Start of Provided data

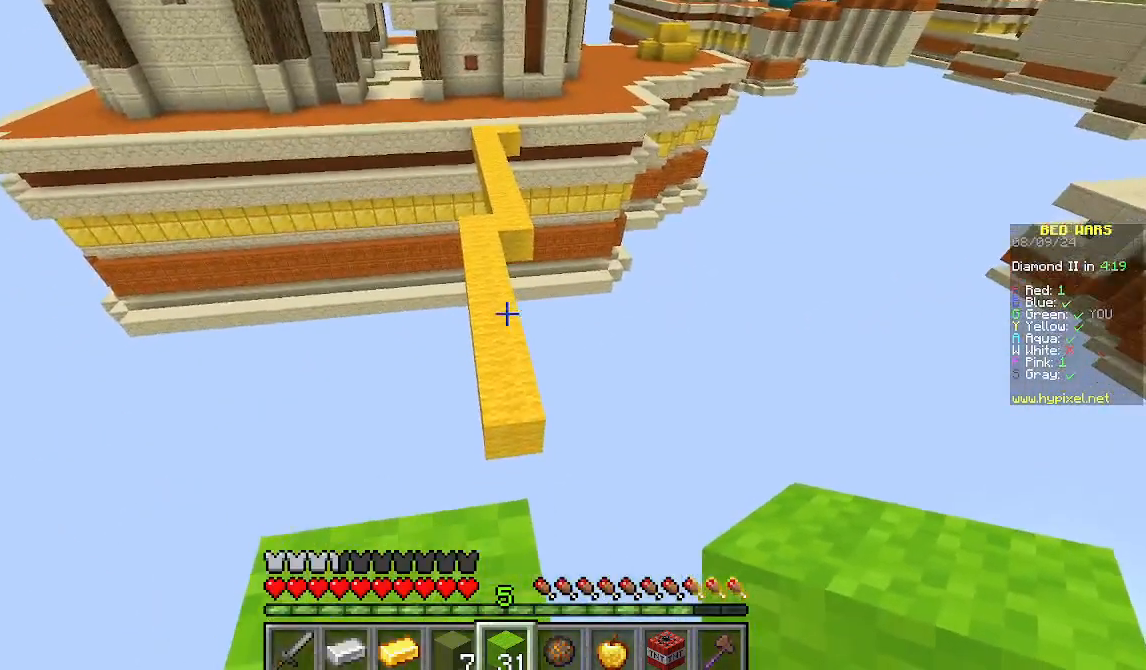
{"keys": [], "mouse": [], "events": []}
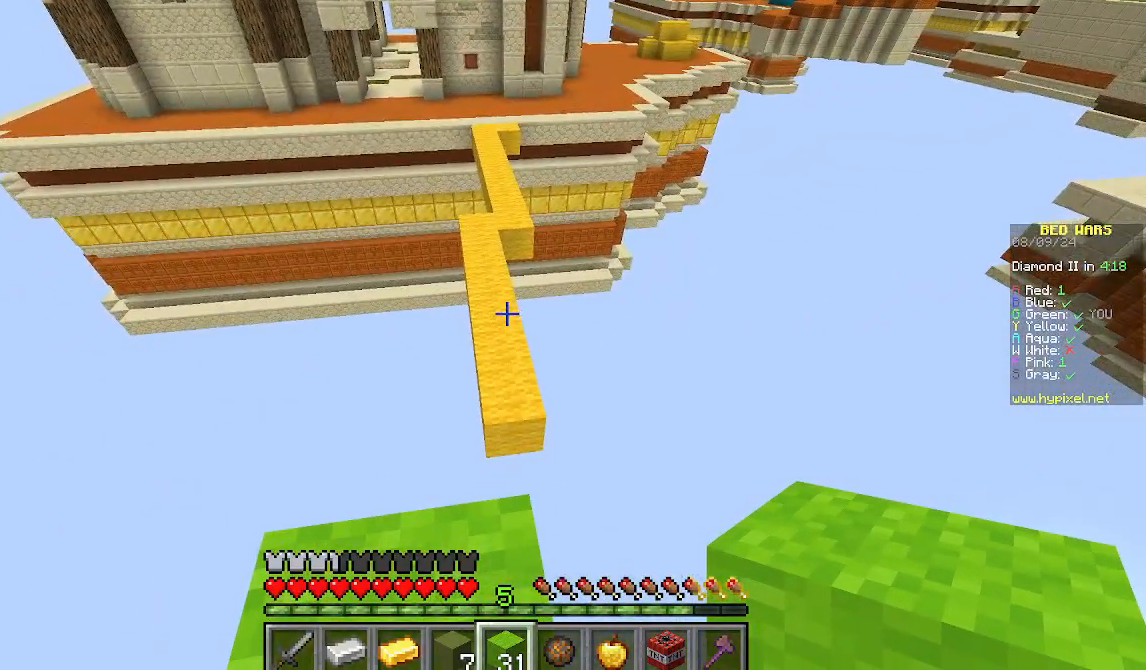
{"keys": [], "mouse": [], "events": []}
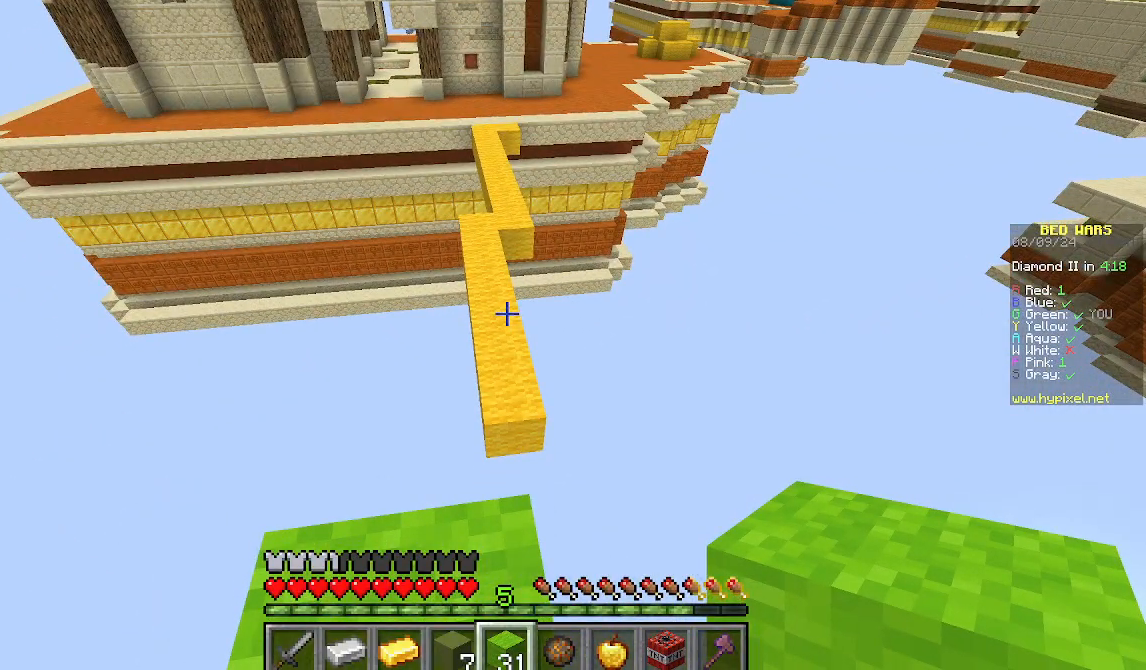
{"keys": [], "mouse": [], "events": []}
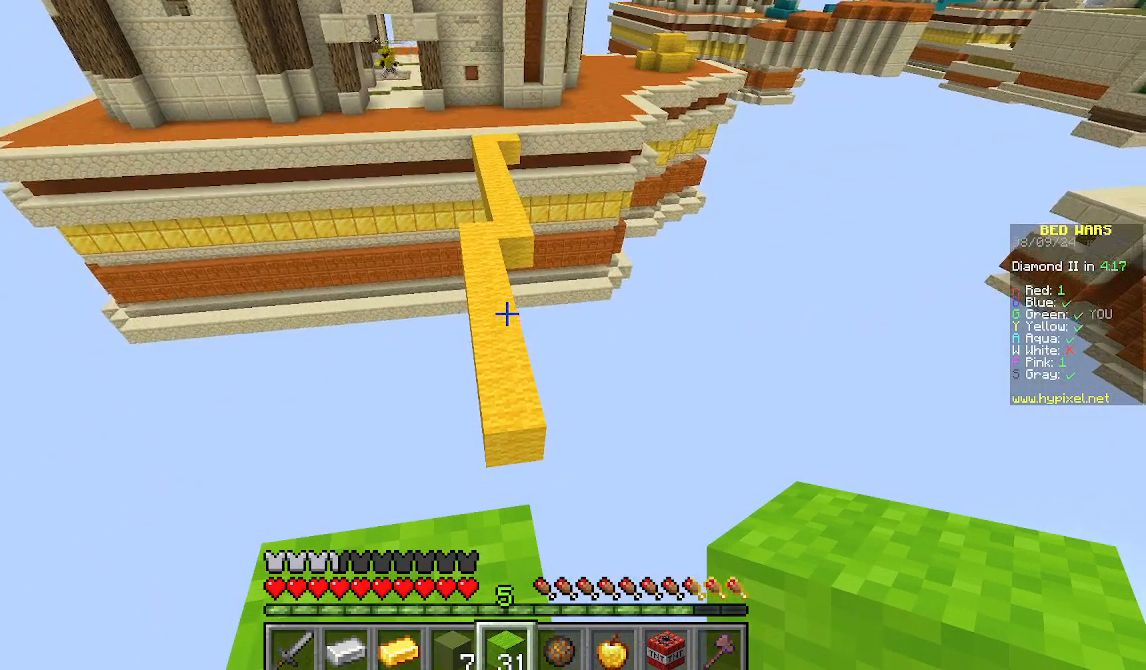
{"keys": [], "mouse": [], "events": []}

End of Provided data

What the task requires →
Repeat the whole of the material above exactly, but keep the pictures out.

Solution below →
{"keys": [], "mouse": [], "events": []}
{"keys": [], "mouse": [], "events": []}
{"keys": [], "mouse": [], "events": []}
{"keys": [], "mouse": [], "events": []}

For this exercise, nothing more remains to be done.